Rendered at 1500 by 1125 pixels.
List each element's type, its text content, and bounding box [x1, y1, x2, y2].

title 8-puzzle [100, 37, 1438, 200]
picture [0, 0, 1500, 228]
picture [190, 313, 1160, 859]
---
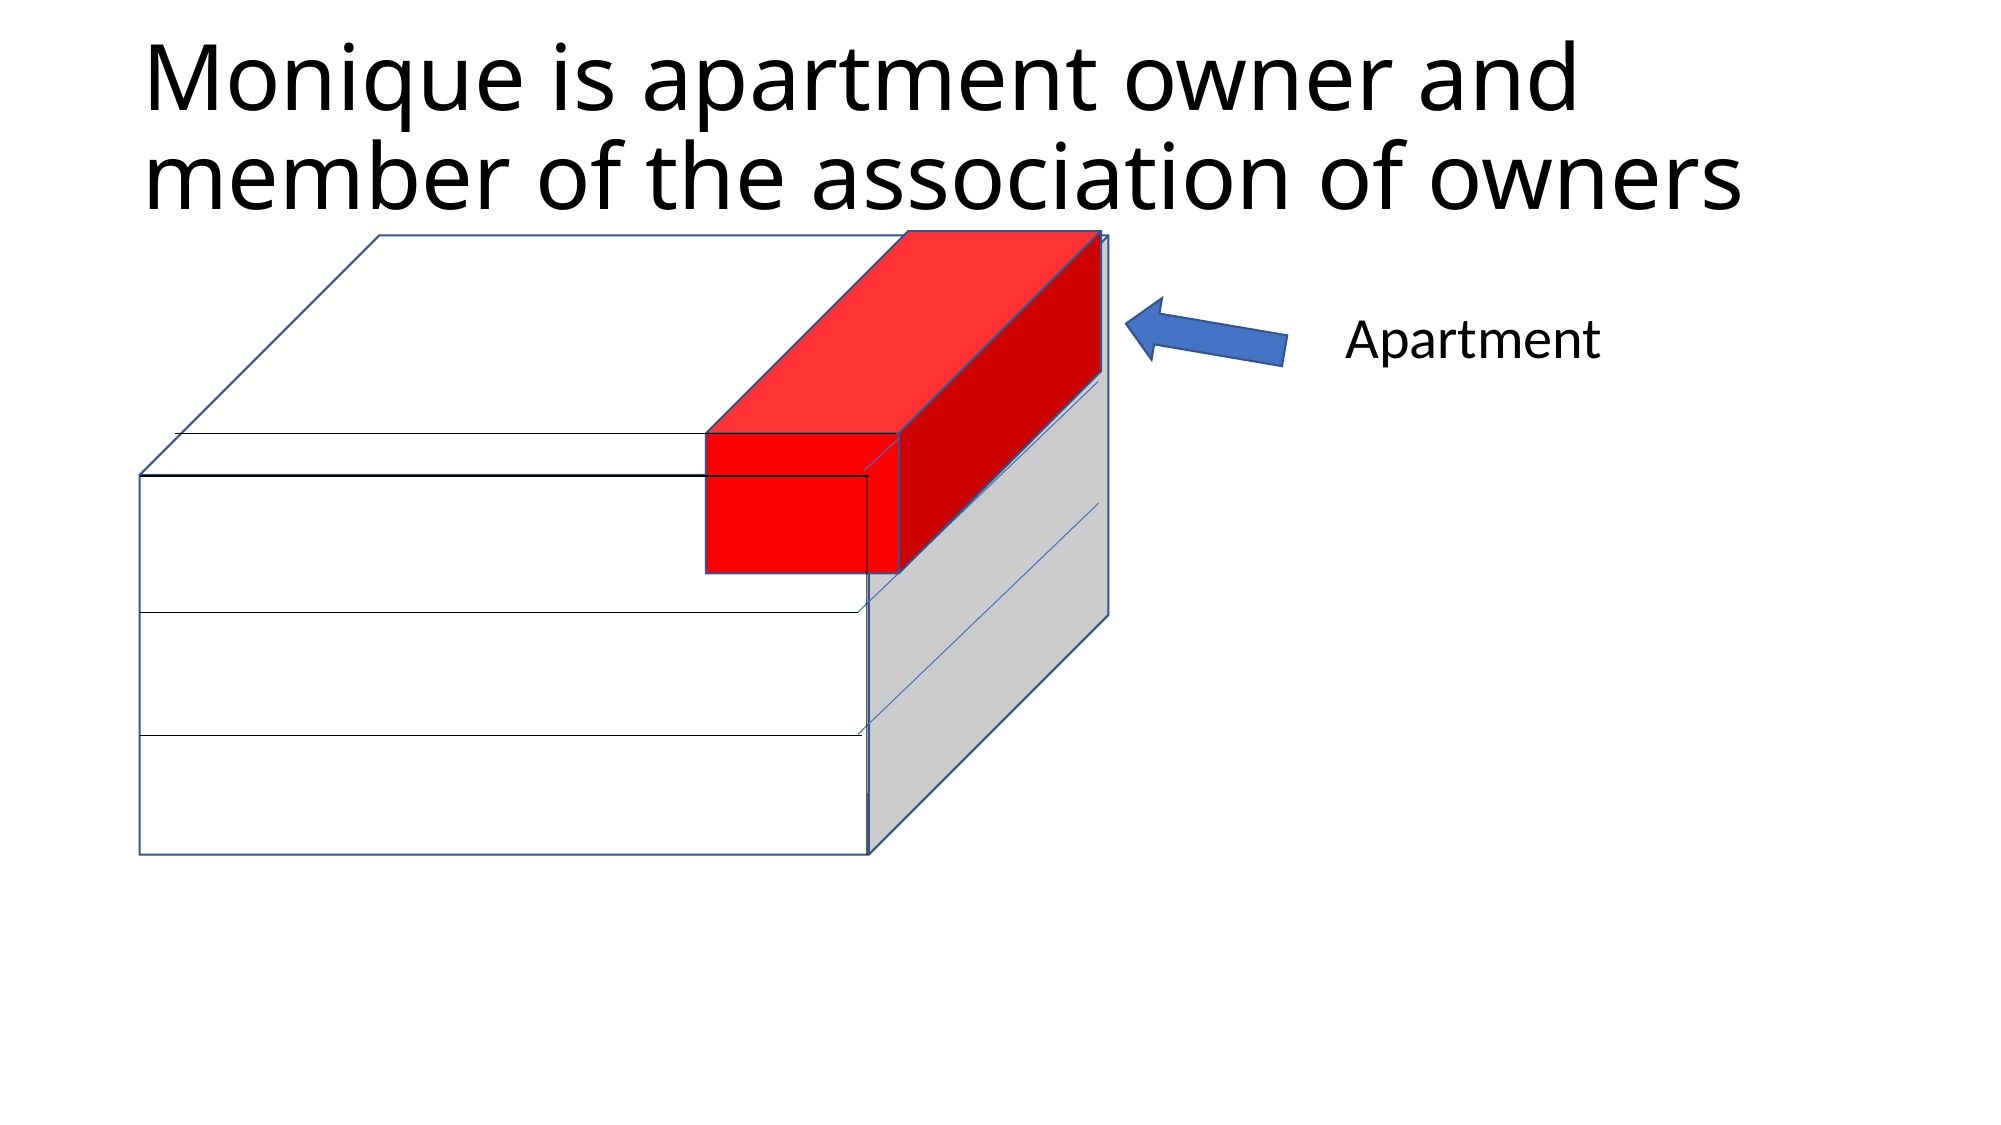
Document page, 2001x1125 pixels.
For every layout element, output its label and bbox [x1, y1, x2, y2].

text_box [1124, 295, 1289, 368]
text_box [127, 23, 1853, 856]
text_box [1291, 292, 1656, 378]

AIM OF THE EXERCISE = Check each line of the material for the string "pixels", then state how many lines have it and nothing more.

FINAL ANSWER = 2